On Wed, Jan 15, 2014 at 12:18 PM, Nacho B <[email protected]> wrote:

> Hi, I am very, very interested in the non-blocking features of Mojolicious
> and its server, but I am blocked in my first try.
>
> This is a simple remote port test:
>
> use Socket;
>
> my ($ip, $protocol, $port, $myhouse, $yourhouse, $log);
>
> $ip = $site->{ip};
> $port = $site->{port};
> $protocol = getprotobyname('tcp');
>
> socket(SOCKET, PF_INET, SOCK_STREAM, $protocol);
> $yourhouse = inet_aton($ip);
> $myhouse = sockaddr_in($port, $yourhouse);
>
> if (!connect(SOCKET, $myhouse)) {
>     $site->{status} = 'KO';
> } else {
>     $site->{status} = 'OK';
>     close SOCKET || die "close: $!";
> }
>
>
> I am using Morbo for executing it. And I have other pages in the app.
>
> When the remote IP and port are OK, it works fine. But if I use a wrong
> (not responding or fake) IP, it hangs, waiting forever,* and I can't use
> any other pages in the application*. Those pages wait until I cancel this
> process.
>

I ran your code without Mojo and connect() blocked for 3 seconds.  I'm not
sure why your app would hang "forever".


> I do not want a timeout, but the non-blocking "promise".
>
> Do I need to manage events for such a little function (like I should do in
> ActionScript, for example)? If so, it seems that there is no such thing as
> a non-blocking feature, isn't it?
>

As sri has made me aware, if your app is going to block, give it more
processes and make sure that each process handles only one concurrent
connection.  I'm assuming you are using connect() within a route.  So, with
multiple processes, when someone connects to the connect route and it
blocks, the managing process of your app has additional unused processes to
send subsequent requests for other routes to and then *those* requests
won't block while your connect route is in the process of blocking.
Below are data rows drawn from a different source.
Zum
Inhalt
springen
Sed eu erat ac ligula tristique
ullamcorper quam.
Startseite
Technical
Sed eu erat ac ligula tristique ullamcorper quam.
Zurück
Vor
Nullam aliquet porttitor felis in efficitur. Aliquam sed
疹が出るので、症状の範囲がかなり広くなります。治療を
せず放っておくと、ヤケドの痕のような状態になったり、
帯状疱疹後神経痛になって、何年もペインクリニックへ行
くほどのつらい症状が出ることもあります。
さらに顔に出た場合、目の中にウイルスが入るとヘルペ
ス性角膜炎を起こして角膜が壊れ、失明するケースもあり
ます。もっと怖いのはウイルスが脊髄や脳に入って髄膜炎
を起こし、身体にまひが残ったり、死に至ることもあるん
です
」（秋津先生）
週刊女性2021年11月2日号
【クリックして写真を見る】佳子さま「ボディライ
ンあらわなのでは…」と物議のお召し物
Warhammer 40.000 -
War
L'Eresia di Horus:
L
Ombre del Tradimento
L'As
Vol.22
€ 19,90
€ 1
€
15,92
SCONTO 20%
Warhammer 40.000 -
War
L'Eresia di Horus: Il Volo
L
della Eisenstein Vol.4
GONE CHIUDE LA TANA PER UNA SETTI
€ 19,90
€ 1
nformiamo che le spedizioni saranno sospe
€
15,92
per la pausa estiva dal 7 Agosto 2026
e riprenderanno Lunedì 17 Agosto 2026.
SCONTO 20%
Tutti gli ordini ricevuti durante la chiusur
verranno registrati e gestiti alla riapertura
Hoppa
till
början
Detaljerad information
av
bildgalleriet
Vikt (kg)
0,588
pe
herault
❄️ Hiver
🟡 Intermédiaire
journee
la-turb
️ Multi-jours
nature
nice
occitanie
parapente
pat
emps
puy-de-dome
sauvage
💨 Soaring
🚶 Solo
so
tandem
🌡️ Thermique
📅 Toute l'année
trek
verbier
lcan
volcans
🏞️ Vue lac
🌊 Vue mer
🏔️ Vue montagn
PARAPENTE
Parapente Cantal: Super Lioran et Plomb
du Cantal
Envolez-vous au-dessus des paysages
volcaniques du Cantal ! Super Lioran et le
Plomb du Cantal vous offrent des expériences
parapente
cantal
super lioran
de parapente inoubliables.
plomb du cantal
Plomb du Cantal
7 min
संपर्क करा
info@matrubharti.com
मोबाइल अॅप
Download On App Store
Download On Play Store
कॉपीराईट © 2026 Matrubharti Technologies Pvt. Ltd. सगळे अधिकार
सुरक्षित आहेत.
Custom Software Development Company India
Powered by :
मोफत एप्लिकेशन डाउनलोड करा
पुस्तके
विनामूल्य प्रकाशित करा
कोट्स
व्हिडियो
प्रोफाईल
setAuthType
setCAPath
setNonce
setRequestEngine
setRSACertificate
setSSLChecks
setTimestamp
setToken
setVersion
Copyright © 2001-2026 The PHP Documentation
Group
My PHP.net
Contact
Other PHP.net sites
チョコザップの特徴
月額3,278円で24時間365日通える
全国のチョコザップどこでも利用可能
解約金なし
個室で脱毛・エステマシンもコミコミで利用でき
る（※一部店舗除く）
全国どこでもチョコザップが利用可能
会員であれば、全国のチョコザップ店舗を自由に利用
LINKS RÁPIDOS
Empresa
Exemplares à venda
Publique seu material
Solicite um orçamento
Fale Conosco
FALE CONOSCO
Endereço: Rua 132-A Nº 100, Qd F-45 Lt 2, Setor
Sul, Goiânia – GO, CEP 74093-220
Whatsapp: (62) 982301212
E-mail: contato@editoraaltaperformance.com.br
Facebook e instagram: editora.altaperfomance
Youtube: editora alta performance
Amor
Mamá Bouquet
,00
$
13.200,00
See this code: https://gist.github.com/s1037989/8457175

And then run it like this: $ perl /tmp/socket.pl prefork -w 10 -c 1
And then test it like this: $ ab -n 3 -c 3 http://127.0.0.1:3000/connect |
grep "Time taken for tests"
And you'll see that the total time for ab to complete the 3 requests was 3
seconds, even tho each request took itself 3 seconds -- that's because
there were 10 processes available to handle the 3 connections, leaving
plenty more processes for you to hit up the other non-blocking routes.

Conversely, run it like this: $ perl /tmp/socket.pl daemon
And then test it like this: $ ab -n 3 -c 3 http://127.0.0.1:3000/connect |
grep "Time taken for tests"
And you'll see that the total time for ab to complete the 3 requests
was *9* seconds
because there was only one process available to handle each of the blocking
requests.  The first one takes 3 seconds, then the next one takes 3
seconds, and so on.  3 requests * 3 seconds each = 9 total seconds.

Or, better of course, is to do as Ben gave to you and replace your Socket
code with a Mojo::IOLoop->client implementation instead.


> I think that there is something very, very basic about the non-blocking
> "way of life" that I am missing. Any help very appreciated.
>

I hope you've been following this thread -- *very* informative!